By Ronda Sunnenberg
As I pulled into my small community hospital I took a deep breath to ready myself for the day ahead. As I entered the doors of the hospital, it was buzzing with people. I soon understood that there was a trauma in the emergency room.
As I made my way to the radiology department I realized that the patient lying in the bed was going to be someone I knew personally. As another technologist and I rushed to the trauma suite, we met the physician. He explained that a motor vehicle accident (MVA) had occurred and one of our co-workers and a family member were the patients. I took a long deep breath and began to care for them as I had with every other before them and would with every one after.
There is something noteworthy about the individuals I work with at my community hospital; whether that is in radiology, nursing, respiratory, or lab. We have become a family both figuratively and sometimes we are literally. The patients we serve are our neighbors, loved ones and friends. Living in a town of 2,000 our patients are people we care for on many levels.

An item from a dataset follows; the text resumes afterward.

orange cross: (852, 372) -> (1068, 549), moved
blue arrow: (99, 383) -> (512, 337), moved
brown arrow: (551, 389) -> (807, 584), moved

It’s amazing how quickly our work day can change to something very different then what we expected. And so, every day I strive to learn something new about my profession so that I can do the best job I am capable of and keep my radiology department enthusiastic, compassionate, and knowledgeable. For our facility to have continued stability, we need to offer the care that goes above and beyond the norm. The healthcare system has entered a time where budgets are tight. We find ourselves having to decide where to cut back and need to think outside of the box more and more. One area that has been cut is staff education and networking.

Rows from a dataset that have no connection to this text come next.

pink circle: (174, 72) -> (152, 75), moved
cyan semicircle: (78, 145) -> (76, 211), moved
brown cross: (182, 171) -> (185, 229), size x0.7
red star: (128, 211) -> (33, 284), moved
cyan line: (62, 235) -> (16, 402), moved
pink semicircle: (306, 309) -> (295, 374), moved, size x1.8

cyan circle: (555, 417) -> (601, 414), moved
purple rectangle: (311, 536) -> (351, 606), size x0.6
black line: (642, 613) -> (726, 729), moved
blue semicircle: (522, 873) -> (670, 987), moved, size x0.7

A couple of years ago I received a flier from the AHRA about their Annual Meeting and Exposition. I started to research what AHRA was and what the Annual Meeting consisted of. It was motivating to see what our profession is doing and how we are educating one another to improve ourselves for our patients. I knew that this group could help me to be a better leader for my department and hospital. The next year I decided to become a member. I started using the forum along with other educational programs and services AHRA has to offer.

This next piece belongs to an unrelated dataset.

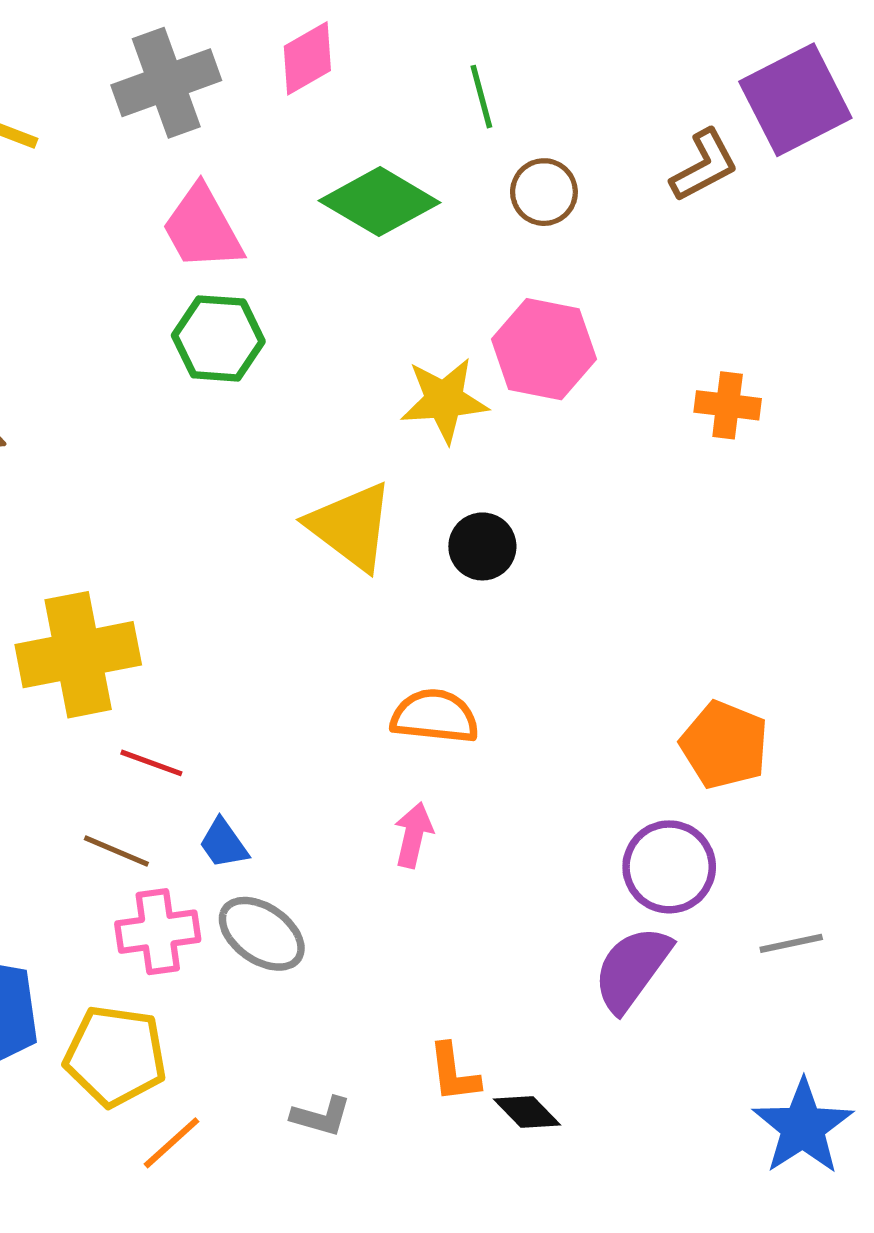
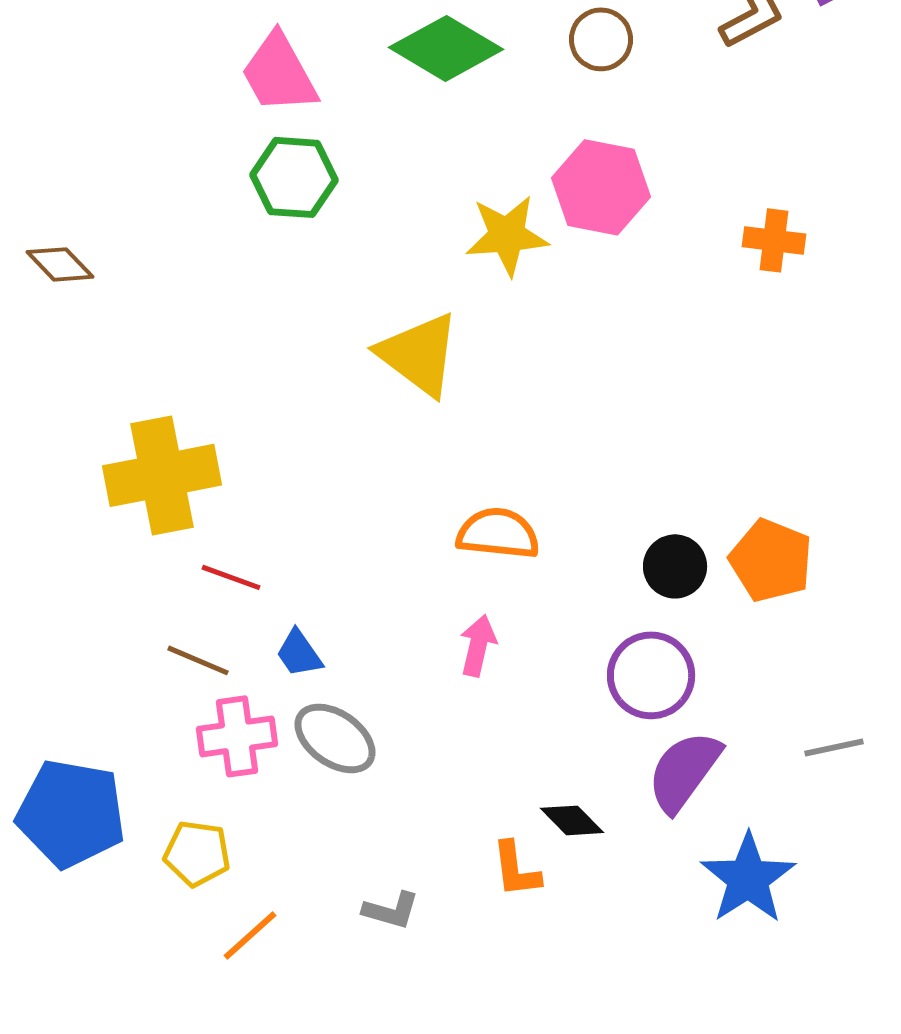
black circle: (482, 546) -> (675, 566), moved
purple circle: (669, 867) -> (651, 675), moved
yellow pentagon: (115, 1056) -> (197, 853), size x0.7
black diamond: (527, 1112) -> (572, 820), moved
blue star: (803, 1127) -> (748, 878), moved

This year when I received the flier I noticed that the Annual Meeting was being held in Denver, Colorado. As a Kansas resident I knew that this may be my opportunity to attend. I researched the event and the expenses associated. I realized that this event wasn’t something that my budget would allow. Although the attending convention was a professional “bucket list” item, I understood it may not be something I could attend while working in a critical access facility.
Several weeks later I received an e-mail from the AHRA about the Osborn Scholarship. I decided to apply, although I assumed that I would not be chosen. In June I was delighted to be informed that I had received the scholarship to attend the Annual Meeting. I started reviewing all of the material I had received about the event and reviewed what I would be able to fit into my experience. I knew that I needed to make the most of the time I had at the conference.
The 2019 AHRA Annual Meeting “Rocking in the Rockies” was a mesmerizing event. I was able to meet imaging administrators from all parts of the country. We discussed what facilities are currently working on, struggles we have found, and plans for the future. The keynote speakers not only made an impact on radiology professionals but had an overall message to individuals. I was amazed at the knowledge of the speakers at the event and their ability to answer all of my questions. I could tell that at the AHRA convention I had become a part of not only a “network” but a “radiology family”. I look forward to continuing my professional journey with the AHRA and am so thankful for the opportunity that this scholarship has given me.